= Beginning of Section =
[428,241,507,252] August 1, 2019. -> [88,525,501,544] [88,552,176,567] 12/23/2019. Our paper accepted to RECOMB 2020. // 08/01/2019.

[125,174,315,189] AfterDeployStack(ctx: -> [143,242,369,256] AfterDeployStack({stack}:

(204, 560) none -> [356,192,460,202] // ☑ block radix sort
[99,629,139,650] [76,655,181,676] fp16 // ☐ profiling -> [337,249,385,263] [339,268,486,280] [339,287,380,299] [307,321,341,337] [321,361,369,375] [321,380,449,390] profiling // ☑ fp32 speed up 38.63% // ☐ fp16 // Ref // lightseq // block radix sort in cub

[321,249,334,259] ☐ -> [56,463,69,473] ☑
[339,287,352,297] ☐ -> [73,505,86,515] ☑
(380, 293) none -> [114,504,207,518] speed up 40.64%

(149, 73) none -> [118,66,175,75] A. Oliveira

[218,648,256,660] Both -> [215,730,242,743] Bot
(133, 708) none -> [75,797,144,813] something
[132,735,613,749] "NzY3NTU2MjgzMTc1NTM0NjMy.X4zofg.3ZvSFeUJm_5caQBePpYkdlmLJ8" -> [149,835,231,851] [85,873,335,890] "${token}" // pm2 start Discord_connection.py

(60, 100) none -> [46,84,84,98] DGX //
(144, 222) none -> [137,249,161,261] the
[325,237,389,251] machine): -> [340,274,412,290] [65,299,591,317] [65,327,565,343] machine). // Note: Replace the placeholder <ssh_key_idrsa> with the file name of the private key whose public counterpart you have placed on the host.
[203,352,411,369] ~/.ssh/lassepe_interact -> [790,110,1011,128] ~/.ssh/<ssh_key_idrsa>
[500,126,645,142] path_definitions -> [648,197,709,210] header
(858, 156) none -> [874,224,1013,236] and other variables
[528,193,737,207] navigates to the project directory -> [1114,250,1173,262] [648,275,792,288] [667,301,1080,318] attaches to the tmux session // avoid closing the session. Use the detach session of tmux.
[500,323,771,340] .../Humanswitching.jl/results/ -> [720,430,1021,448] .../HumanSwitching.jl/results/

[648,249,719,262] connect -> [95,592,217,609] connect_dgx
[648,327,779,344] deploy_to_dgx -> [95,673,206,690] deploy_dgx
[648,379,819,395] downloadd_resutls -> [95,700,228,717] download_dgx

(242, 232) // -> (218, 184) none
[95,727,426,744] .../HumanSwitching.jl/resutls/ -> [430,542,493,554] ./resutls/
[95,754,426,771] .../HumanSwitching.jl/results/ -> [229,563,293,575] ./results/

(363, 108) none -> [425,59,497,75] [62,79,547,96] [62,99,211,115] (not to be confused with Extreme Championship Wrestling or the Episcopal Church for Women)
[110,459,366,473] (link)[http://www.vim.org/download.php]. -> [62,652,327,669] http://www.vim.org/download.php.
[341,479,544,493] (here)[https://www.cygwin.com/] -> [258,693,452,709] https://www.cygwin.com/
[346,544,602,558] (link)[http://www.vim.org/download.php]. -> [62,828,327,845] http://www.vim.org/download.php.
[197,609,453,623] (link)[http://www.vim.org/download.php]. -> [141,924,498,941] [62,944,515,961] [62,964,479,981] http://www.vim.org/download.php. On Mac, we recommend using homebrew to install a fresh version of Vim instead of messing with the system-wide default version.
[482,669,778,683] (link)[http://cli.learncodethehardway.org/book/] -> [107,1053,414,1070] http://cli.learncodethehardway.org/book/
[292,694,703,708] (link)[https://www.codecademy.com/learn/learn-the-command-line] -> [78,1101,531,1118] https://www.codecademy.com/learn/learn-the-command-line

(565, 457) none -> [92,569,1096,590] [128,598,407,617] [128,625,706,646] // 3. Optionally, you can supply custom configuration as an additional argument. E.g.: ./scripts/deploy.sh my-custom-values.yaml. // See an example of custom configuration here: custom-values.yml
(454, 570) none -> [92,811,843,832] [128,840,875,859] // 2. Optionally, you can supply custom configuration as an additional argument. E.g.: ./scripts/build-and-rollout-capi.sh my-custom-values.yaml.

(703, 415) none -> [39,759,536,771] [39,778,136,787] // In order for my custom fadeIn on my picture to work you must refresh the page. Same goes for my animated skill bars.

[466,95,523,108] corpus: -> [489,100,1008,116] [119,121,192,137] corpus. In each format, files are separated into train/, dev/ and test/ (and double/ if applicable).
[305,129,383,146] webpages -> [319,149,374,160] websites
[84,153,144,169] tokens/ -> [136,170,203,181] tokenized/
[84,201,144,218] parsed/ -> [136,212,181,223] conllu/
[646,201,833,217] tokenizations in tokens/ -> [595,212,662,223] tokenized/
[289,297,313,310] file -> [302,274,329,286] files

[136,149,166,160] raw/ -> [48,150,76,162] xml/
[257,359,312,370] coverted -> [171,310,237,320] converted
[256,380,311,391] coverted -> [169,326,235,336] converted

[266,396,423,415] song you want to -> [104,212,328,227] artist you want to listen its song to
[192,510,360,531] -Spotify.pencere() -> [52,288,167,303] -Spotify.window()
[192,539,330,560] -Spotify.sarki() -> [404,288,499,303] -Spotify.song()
= End of Section =
What the task asks - All that is wanted is an exact copy of the lines from the line holding "[192,510,360,531] -Spotify.pencere() ->" through the end of the material above, including both.

Answer area -
[192,510,360,531] -Spotify.pencere() -> [52,288,167,303] -Spotify.window()
[192,539,330,560] -Spotify.sarki() -> [404,288,499,303] -Spotify.song()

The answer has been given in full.